▶ ПРИВЕДЕННЫЙ ОТРЫВОК:
В садах Лицея. На брегах Невы
Шрифт:
Лицейские гувернеры и некоторые профессора заранее переселились в Царское Село в специально отведенные для них квартиры.
Директору предоставлен был стоящий через переулок против Лицея двухэтажный каменный дом.
Два каменных строения по Певческому переулку, рядом с домом директора, тоже были переданы Лицею. Там разместились кухня, прачечная, баня, погреба.
В ожидании прибытия воспитанников
В гардеробной наводила порядок кастелянша — «жена отставного придворного скорохода» — Надежда Матвеева.
В помощь служителям-дядькам еще в августе прислана была «инвалидная команда» — унтер-офицер и шесть солдат-инвалидов.
Директор Лицея Василий Федорович Малиновский отдавал последние распоряжения эконому Эйлеру и надзирателю по учебной и нравственной части Пилецкому.
И вот с утра 9 октября 1811 года возле директорского дома началось оживление. Казалось, хозяин принимает гостей. Со стуком подъезжали кареты, из которых степенно выходили подростки-мальчики в сопровождении родных. Но лица детей были грустны и растерянны, а лица взрослых торжественно серьезны. Они приехали не в гости. Это начали съезжаться воспитанники, принятые в Царскосельский Лицей.
Кто привез Александра Пушкина, неизвестно. Возможно, дядя Василий Львович. А может быть, давний друг семьи Пушкиных, добрейший Александр Иванович Тургенев, благодаря влиянию которого и удалось поместить двенадцатилетнего Александра во вновь открываемое учебное заведение.
Встречал приезжающих сам хозяин дома — Василий Федорович Малиновский. Было ему уже за сорок. Его открытое лицо с благородными чертами говорило об уме и доброте. Держался он скромно, просто, приветливо. Он прекрасно понимал, что творилось в душе привезенных к нему мальчиков, и старался их ободрить, успокоить, рассеять.
«Новобранцы» прибывали по одному. Отобедали тут же у директора. Сопровождающие не задерживались, не желая продлевать тягостные минуты расставания и памятуя пословицу: «Долгие проводы — лишние слезы».
Родные уехали, и воспитанники остались одни с гувернерами и инспектором.

▶ ЗАПИСАННЫЕ ДАННЫЕ:
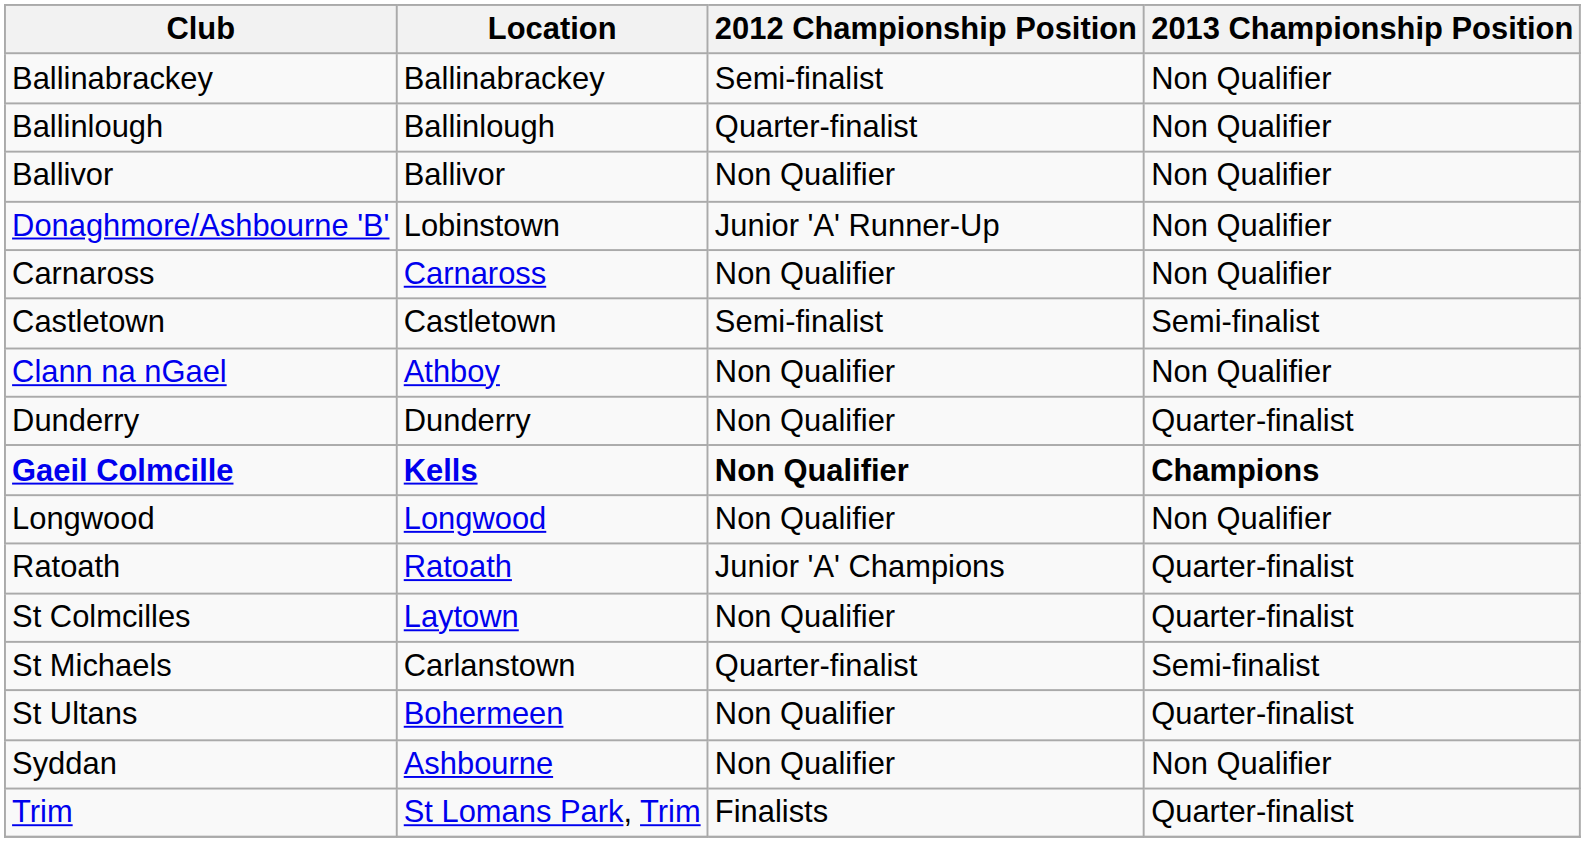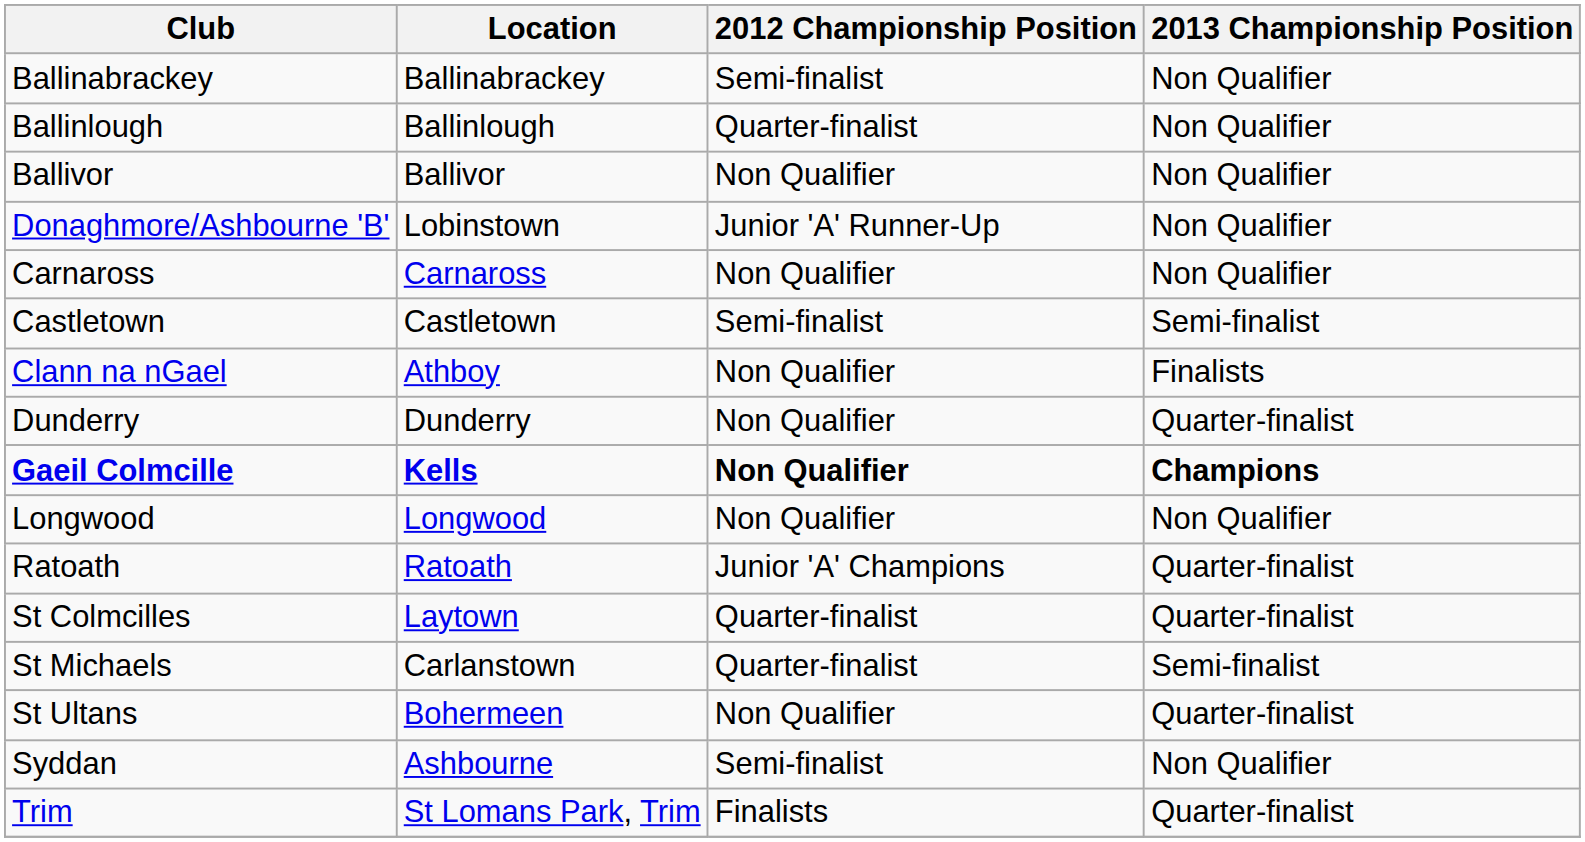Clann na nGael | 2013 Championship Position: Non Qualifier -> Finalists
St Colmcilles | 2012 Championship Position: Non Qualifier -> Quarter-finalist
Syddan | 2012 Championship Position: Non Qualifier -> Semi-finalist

▶ ЗАДАНИЯ К УПРАЖНЕНИЮ:
1) Продублируйте без изменений часть текста о Лицее: начните с места, где стоят слова «Встречал приезжающих сам», и остановитесь после слов «ободрить, успокоить, рассеять.».
2) Определите, пожалуйста, согласуются ли с текстом о Лицее утверждения (а) «Директору Лицея отвели двухэтажный каменный дом», (б) «Известно, что Пушкина в Лицей привез дядя Василий Львович» и (в) «Воспитанники приезжали в Лицей поодиночке». Для каждого ответьте «да» или «нет» и приведите решающие слова текста.

▶ ПОЛНЫЕ ОТВЕТЫ:
1)
Встречал приезжающих сам хозяин дома — Василий Федорович Малиновский. Было ему уже за сорок. Его открытое лицо с благородными чертами говорило об уме и доброте. Держался он скромно, просто, приветливо. Он прекрасно понимал, что творилось в душе привезенных к нему мальчиков, и старался их ободрить, успокоить, рассеять.

2)
(а) Да: «Директору предоставлен был стоящий через переулок против Лицея двухэтажный каменный дом».
(б) Нет: «Кто привез Александра Пушкина, неизвестно».
(в) Да: «„Новобранцы“ прибывали по одному».